Installing and Configuring the FTP Service on Windows 2003 Server

The File Transfer Protocol (FTP) has been around since the early 1970s and the “modern” version of FTP used today has been standard since 1985. It’s especially useful for use on an intranet to transfer files via script. Due to the lack of security associated with FTP, it is highly recommended that you don’t use FTP on an external facing site. Passwords are transferred in plain text and can easily be intercepted. Note that this also may be an issue on an intranet - depending on what you anticipate transferring.

For the purpose of this article, we will make the assumption we already have a basic Windows 2003 Server installation. This server will host the FTP service. We will be connecting using the standard Windows XP FTP client.

FTP comes with Windows 2003 Server, but is not installed by default.

1) Log into the Windows 2003 Server.

2) Go to Start, Control Panel, Add or Remove Programs, Add\Remove Windows Components.

3) After a moment, the Windows Components Wizard will start. Double click on "Application Server" (Figure 1).

4) Double click on "Internet Information Services (IIS)".

5) Check the box next to “File Transfer Protocol (FTP) Service”. Note that “Common Files” and “Internet Information Services Manager” will automatically check themselves. These are required components (Figure 2).

6) Click OK twice (you should be back at the Windows Components Wizard). Click Next.

7) Windows will begin configuring the FTP service. Note that you may be prompted to insert your Windows 2003 Server CD. Insert the CD or click OK to Browse for a location on your network. After a few moments, the install should be finished. Click Finish.

At this point, FTP is installed, but it’s not configured.

1) Go to Start, Administrative Tools, Internet Information Services (IIS) Manager.

2) Expand the server name, FTP Sites and you’ll see your default FTP site (Figure 3).

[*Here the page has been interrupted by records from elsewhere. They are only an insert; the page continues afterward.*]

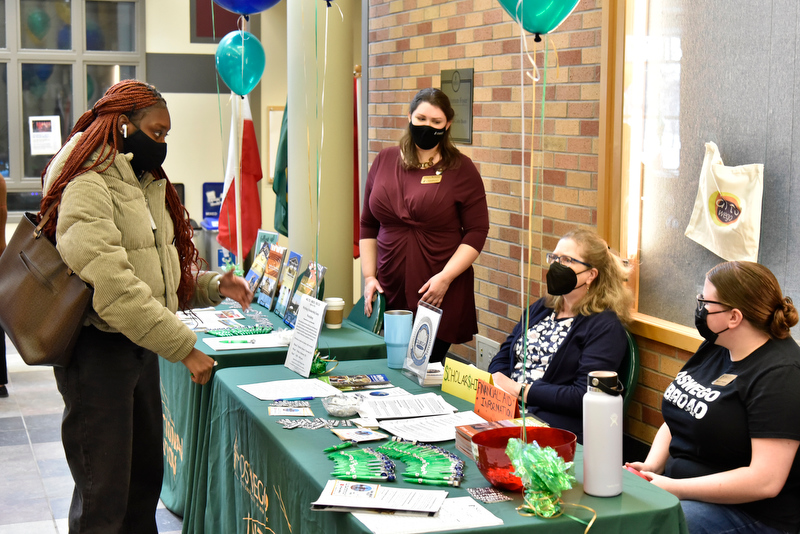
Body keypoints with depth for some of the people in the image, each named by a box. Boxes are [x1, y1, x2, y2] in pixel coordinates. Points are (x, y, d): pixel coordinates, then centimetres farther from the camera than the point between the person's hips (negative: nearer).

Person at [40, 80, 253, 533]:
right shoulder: (88, 188, -17)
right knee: (104, 497, -2)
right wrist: (184, 347, -25)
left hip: (141, 348, 9)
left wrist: (214, 286, 2)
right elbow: (113, 287, -26)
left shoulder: (147, 186, 15)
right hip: (98, 349, -9)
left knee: (147, 478, 17)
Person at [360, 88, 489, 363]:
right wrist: (369, 276, 5)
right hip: (388, 292, 3)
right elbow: (368, 225, 14)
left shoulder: (461, 169, 0)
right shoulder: (385, 161, 10)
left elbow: (476, 231, -3)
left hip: (440, 296, -3)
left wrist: (445, 278, -13)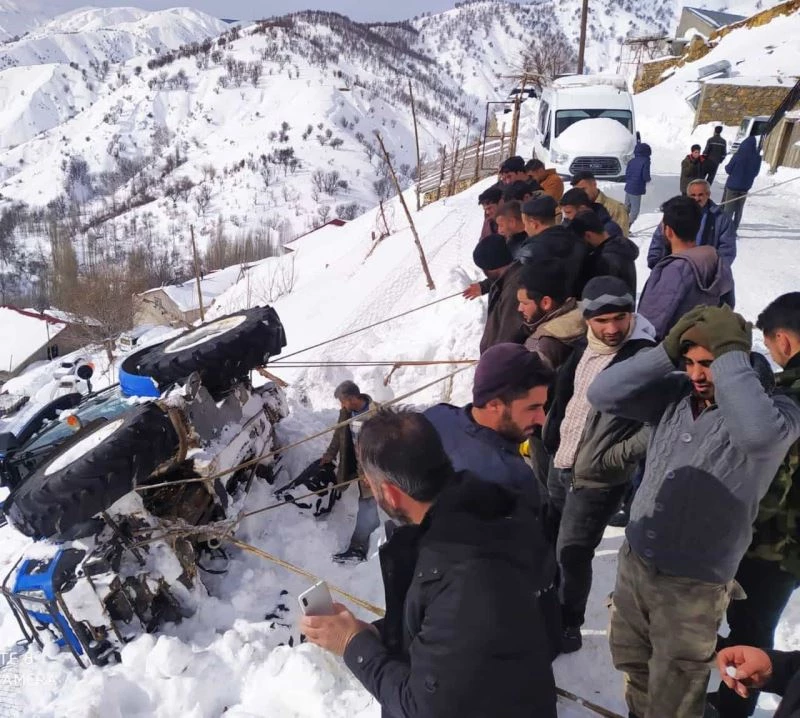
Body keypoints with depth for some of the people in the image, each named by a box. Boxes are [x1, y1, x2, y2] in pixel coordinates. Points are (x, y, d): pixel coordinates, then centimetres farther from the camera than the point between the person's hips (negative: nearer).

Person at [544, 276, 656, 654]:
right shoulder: (585, 347, 2)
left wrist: (618, 456, -24)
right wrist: (552, 437, 13)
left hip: (597, 478, -8)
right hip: (560, 464, 8)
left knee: (571, 554, 2)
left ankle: (567, 628, 26)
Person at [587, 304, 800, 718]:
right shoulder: (675, 393, -4)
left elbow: (759, 433, -41)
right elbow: (603, 395, -10)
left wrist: (729, 354, -31)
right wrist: (667, 350, -17)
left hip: (694, 585, -5)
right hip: (634, 561, 5)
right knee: (633, 667, 29)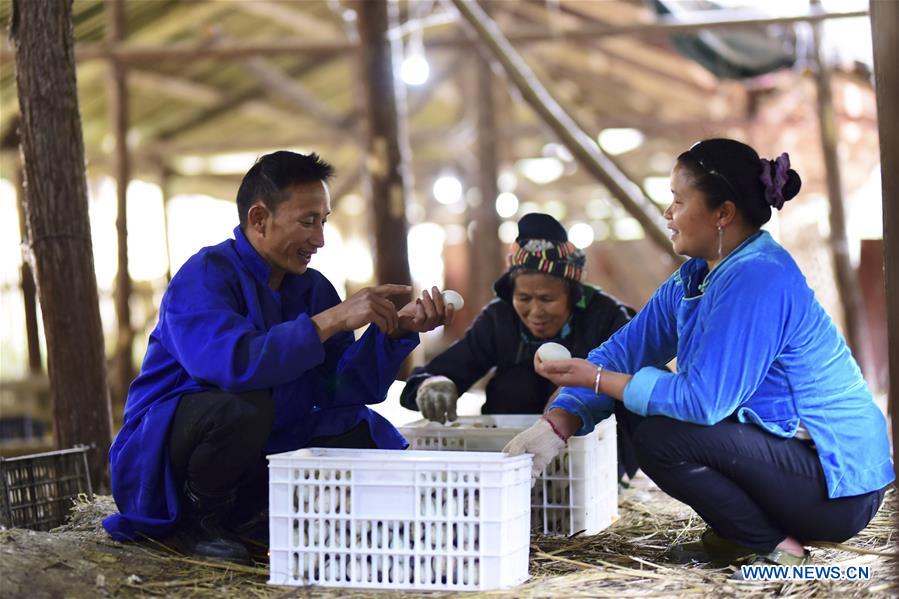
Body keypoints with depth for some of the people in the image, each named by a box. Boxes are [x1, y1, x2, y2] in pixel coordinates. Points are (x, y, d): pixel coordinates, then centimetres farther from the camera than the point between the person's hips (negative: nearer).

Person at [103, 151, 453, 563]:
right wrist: (332, 320, -32)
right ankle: (200, 521, -10)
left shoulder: (312, 288, 5)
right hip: (160, 454, -7)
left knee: (362, 432, -5)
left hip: (260, 459, 7)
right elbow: (233, 363, -36)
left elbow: (345, 388, -2)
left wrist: (397, 330, -16)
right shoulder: (205, 276, -17)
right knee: (243, 405, -35)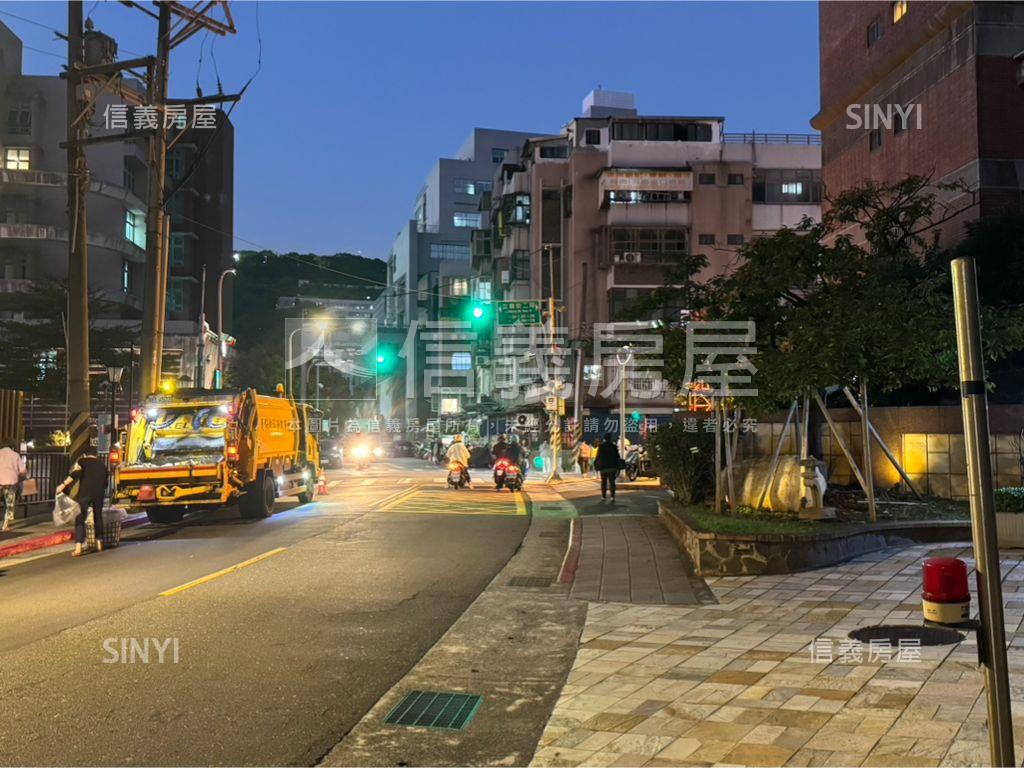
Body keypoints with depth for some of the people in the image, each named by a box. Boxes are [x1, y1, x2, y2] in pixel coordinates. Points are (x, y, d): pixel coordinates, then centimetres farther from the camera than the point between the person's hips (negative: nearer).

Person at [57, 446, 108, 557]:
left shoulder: (83, 461, 10)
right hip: (99, 494, 4)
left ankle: (78, 548, -17)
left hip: (85, 493, -4)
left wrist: (64, 484, -11)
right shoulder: (102, 465, 23)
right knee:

Right click on the Default FTP site and select Properties.

3) On the main properties page, you may consider limiting the number of connections based on the number of people you feel would reasonably connect at any given time. You should also make sure logging is enabled so you will be able to determine who connects to your FTP server. You may consider moving the default logging location to a separate partition from the OS. Just click the Properties button and select a new location (Figure 4).

4) On the Security Accounts tab, determine if you want to force people to log in (recommended) or to allow anonymous access. Uncheck the checkbox to disable anonymous access.

5) You can create a custom “banner” under the messages tab if so desired.

6) The Home Directory tab is used to specify the location where your FTP files will be kept. I would also suggest setting this to a separate partition from your OS partition (Figure 5).

7) The Directory Security tab can be used to restrict which computers (based on IP address or subnet) are allowed or denied from connecting. Click OK when you’ve finished.

8) Open up a command prompt on your Windows XP client and type ‘ftp xxx.xxx.xxx.xxx’ where the string of ‘x’s are the IP address. (You can also perform a local test as shown in Figure 6). You should be prompted to enter a username and password and then you should be connected after supplying your credentials.

Setting up the FTP service in Windows 2003 is relatively painless and can give you a good way to programmatically place and retrieve files. Keep in mind the security risks associated with using FTP over something more secure like SFTP or FTPS.